Urban, suburban and exurban ecosystems are important and increasing in the U.S. Homogenization, where neighborhoods in very different parts of the country have similar patterns of land use and aquatic features involves ecological structure and functions relevant to soil and ecosystem carbon and nitrogen dynamics, with continental scale implications. Using datasets ranging from household surveys to regional-scale remote sensing across six metropolitan statistical areas, Dr. Peter Groffman is determining how household characteristics correlate with landscaping decisions, land management practices and ecological structure and functions at local, regional and continental scales.

Watersheds are a natural (and well-used) physical unit for bio-geo-chemical research and can also function as a focus for human-environment interactions. Suburban watershed input/output budgets for nitrogen (N) have shown surprisingly high retention which has led to detailed analysis of sources and sinks in these watersheds. Home lawns have more complex coupled carbon and N dynamics than previously thought. And riparian zones have turned out be N sources rather than sinks in urban watersheds. Geomorphic stream restoration can increase in-stream retention by creating features with high denitrification potential. Considering the “human element” in these biogeochemical source and sink processes is critical to improving the environmental performance of urban and suburban ecosystems.

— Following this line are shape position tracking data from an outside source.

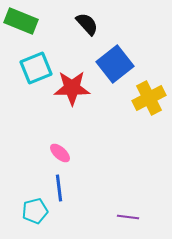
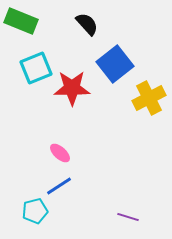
blue line: moved 2 px up; rotated 64 degrees clockwise
purple line: rotated 10 degrees clockwise
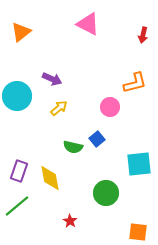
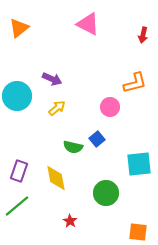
orange triangle: moved 2 px left, 4 px up
yellow arrow: moved 2 px left
yellow diamond: moved 6 px right
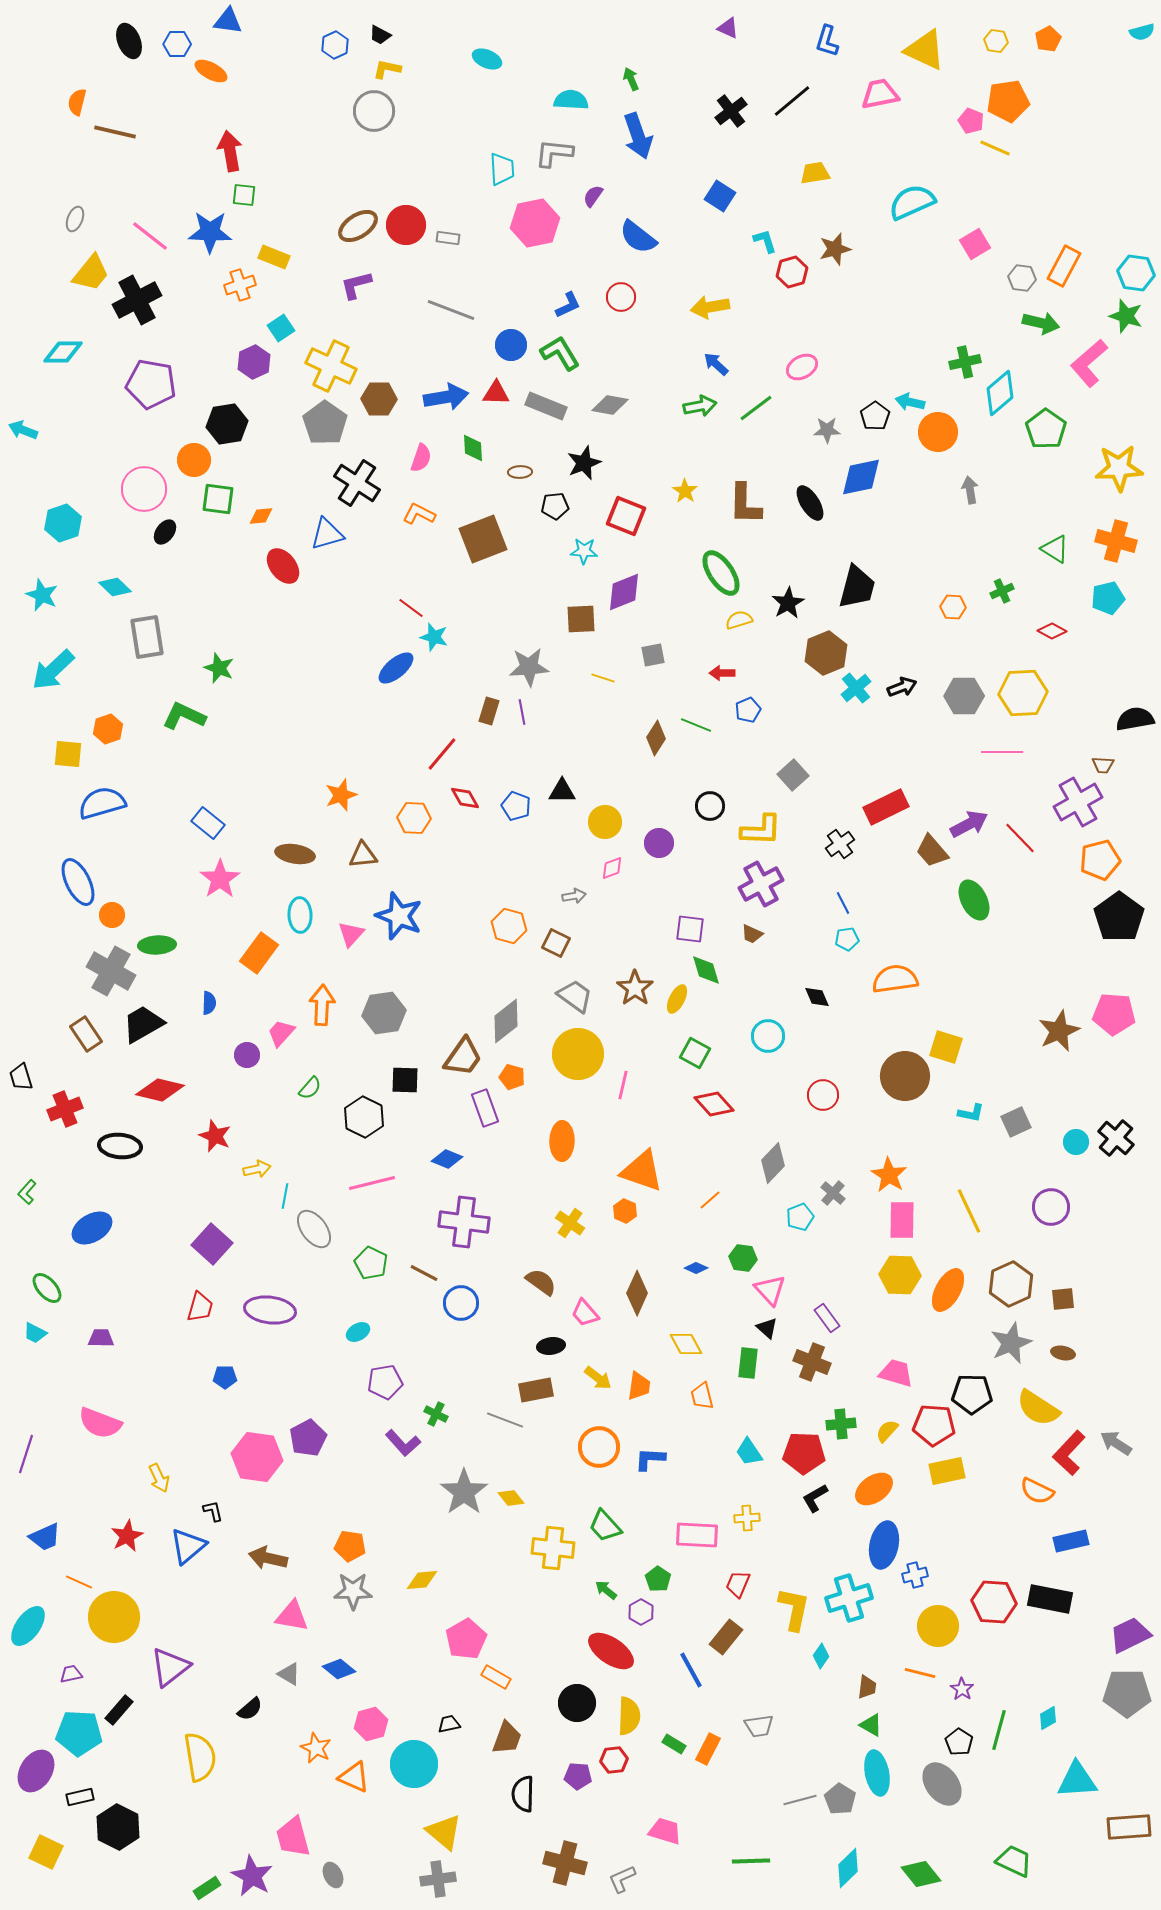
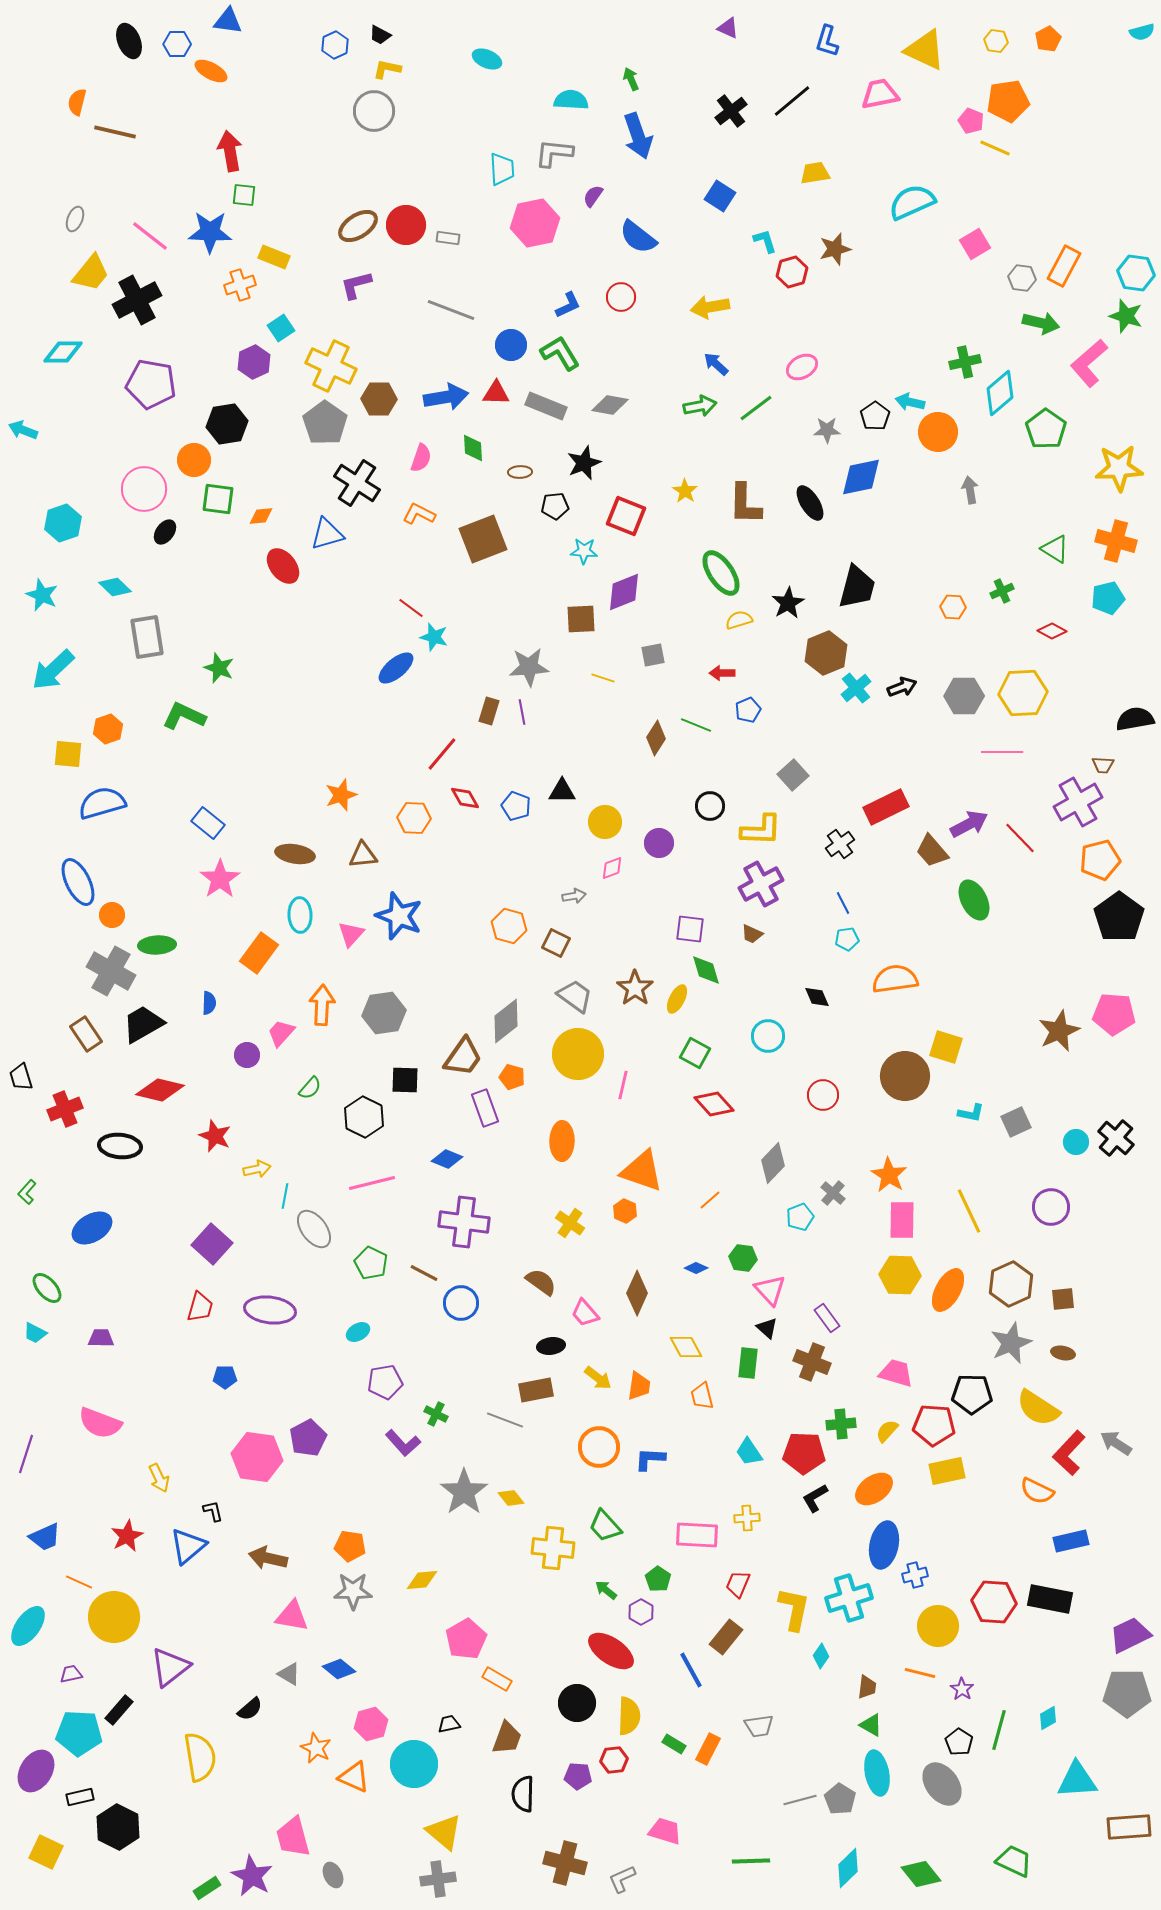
yellow diamond at (686, 1344): moved 3 px down
orange rectangle at (496, 1677): moved 1 px right, 2 px down
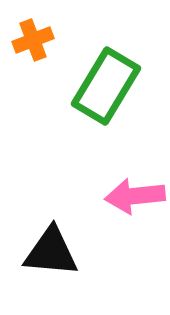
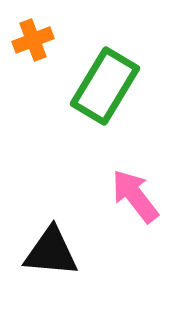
green rectangle: moved 1 px left
pink arrow: rotated 58 degrees clockwise
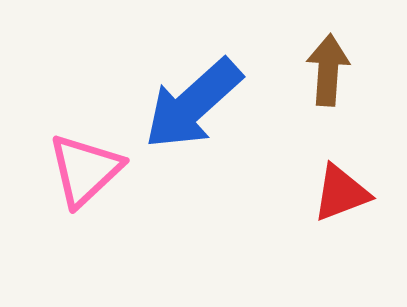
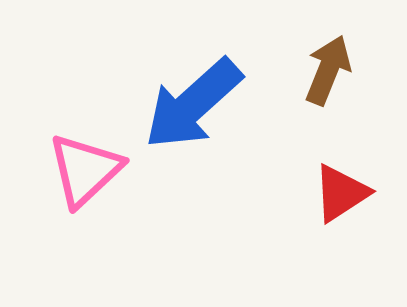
brown arrow: rotated 18 degrees clockwise
red triangle: rotated 12 degrees counterclockwise
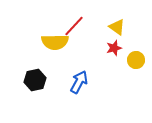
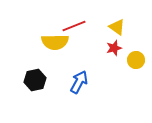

Dr. Peter M. Groffman is a Professor at the City University of New York Advanced Science Research Center and Brooklyn College. His research interests are in ecosystem, soil, landscape and microbial ecology, with a focus on carbon and nitrogen dynamics. Groffman is chair of the Executive Board of the U.S. National Science Foundation funded Long-Term Ecological Research (LTER) network Science Council and a participant in LTER projects in Baltimore (urban) and New Hampshire (northern hardwood forests). Groffman was a Convening Lead Author for the 2013 U.S. National Climate Assessment Chapter on Ecosystems, Biodiversity and Ecosystem Services and a lead author for the Second (Wetlands) and Third (North America) Assessment Reports of the Intergovernmental Program on Climate Change (IPCC).

This event is free and open to the public.